Illinois Tollways to charge higher tolls to fund projects
BY MAUDLYNE IHEJIRIKA Staff Reporter firstname.lastname@example.org July 28, 2011 2:04PM
Drivers go east on I-90 at River Road Plaza 19 Thursday. | Scott Stewart~Sun-Times
Updated: July 29, 2011 4:01PM
A toll increase is in the works for the Illinois Tollway system.
I-PASS users will pay 35 to 90 cents more per toll, as of Jan. 1, under plans unveiled Thursday by the Illinois State Toll Highway Authority.
Cash-paying passenger vehicles would continue to pay double the I-PASS rate.
Tollway officials said the increase is needed to pay for $12 billion of work that’s needed for new projects and repairs and improvements.
That includes $8.08 billion in repairs and improvements to the existing tollways and $4.07 billion for new projects — including the Elgin-O’Hare West Bypass and an interchange linking the Tri-State Tollway (I-294) with Interstate 57.
Auto I-PASS users currently pay from 15 cents to $1 across the tollway system, with most toll plazas costing 40 to 80 cents.
Tollway officials said Illinois would still be a relative bargain for drivers, in the bottom third in terms of price among the country’s 41 toll-road agencies.
They also said the proposed menu of road improvements should cut commuting times for many drivers.
“This plan is very necessary, because not only does it include all of the tollway’s existing system needs for the next 15 years, it also includes critical projects,” state Tollway Executive Director Kristi Lafleur said.
“We can continue to patch, but there’s a cost of doing nothing and that’s the cost of congestion in the Chicago area. We are the number one most congested region in the country,” Lafleur said.
Officials also argued the 15-year plan could create some 120,000 permanent jobs in the region, adding $21 billion to the economy.
The last toll increase came in 2005, for trucks and cash-paying customers, while I-PASS users have continued to pay a rate in place since 1983, officials noted.
Originally, motorists were promised that tolls would be temporary.
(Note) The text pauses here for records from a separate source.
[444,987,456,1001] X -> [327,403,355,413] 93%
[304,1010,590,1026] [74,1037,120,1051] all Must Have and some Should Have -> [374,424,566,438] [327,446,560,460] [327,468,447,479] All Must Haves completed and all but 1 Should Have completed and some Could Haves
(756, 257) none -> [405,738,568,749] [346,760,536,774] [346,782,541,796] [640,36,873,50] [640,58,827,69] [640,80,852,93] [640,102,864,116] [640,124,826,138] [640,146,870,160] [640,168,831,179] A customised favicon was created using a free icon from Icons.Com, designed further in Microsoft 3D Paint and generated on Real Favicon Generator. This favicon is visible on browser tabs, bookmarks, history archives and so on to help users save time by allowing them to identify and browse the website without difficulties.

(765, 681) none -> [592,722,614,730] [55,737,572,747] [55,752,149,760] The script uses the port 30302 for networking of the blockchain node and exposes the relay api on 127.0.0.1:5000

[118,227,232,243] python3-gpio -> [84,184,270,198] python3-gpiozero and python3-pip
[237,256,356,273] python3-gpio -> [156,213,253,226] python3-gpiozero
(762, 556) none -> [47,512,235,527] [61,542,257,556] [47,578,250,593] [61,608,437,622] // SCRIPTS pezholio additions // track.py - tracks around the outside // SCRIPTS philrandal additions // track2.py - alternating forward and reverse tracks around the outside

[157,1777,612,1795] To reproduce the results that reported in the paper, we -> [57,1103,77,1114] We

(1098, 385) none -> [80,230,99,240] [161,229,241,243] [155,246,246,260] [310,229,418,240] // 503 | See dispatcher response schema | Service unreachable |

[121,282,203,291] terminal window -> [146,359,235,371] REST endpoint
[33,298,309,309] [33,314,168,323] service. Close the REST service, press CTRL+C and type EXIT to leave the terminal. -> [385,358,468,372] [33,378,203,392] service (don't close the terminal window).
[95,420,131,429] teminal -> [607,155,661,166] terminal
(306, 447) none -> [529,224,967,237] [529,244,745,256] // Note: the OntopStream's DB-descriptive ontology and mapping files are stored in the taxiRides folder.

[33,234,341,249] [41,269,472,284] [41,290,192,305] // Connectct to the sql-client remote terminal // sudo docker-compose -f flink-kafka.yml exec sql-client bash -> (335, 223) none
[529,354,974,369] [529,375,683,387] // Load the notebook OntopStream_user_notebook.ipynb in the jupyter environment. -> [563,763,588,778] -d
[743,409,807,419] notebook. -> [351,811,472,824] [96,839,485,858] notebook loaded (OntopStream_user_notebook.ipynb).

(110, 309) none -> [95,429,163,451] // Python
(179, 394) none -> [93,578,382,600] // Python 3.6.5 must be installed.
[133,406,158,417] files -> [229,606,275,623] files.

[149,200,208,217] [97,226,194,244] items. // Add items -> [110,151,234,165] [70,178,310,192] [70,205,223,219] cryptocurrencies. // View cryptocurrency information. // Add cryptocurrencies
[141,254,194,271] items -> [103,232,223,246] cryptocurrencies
The state law that created the tollway system in 1953 stipulated that toll roads would become freeways when construction bonds are paid off.
But officials kept issuing new bonds and collecting fares to fund tollway expansions and repairs.
Some of the latest improvements sought are reconstruction and widening of the Jane Addams Memorial Tollway (I-90) — the system’s oldest roadway — from I-294 to Rockford; reconstruction of more than 20 miles of I-294 and the Edens Spur (I-94); and preservation work on the Reagan Memorial (I-88) and Veterans Memorial (I-355) tollways.
Myriad repairs also are sought on roads, bridges and maintenance facilities, and local interchanges.
New projects include the new interchange connecting I-294 to I-57 — one of only two places in the nation where interstates cross but don’t connect, and a new all-electronic Elgin O’Hare West Bypass providing western access to O’Hare.
Also included are planning monies to study the extension of Illinois Route 53 corridor and the Illiana Expressway, and planning for transit on I-90.
Besides the toll rate hike, funding for the plan will come from a previously approved commercial vehicle increased scheduled to take effect in 2015, and through toll revenues from newly built toll facilities.
A series of public hearings on the proposed increase are scheduled to be held Aug. 18, 19 and 22, across the region, with information on locations and times available at www.illinoistollway.com
The Tollway Board of Directors is scheduled to vote on the plan and increases at its Aug. 25 meeting.
“We’ll hear from supporters, and I’m sure we’ll also hear from people who are concerned about the increase, and we’ll take that back and consider it in our decision-making,” said Lafleur.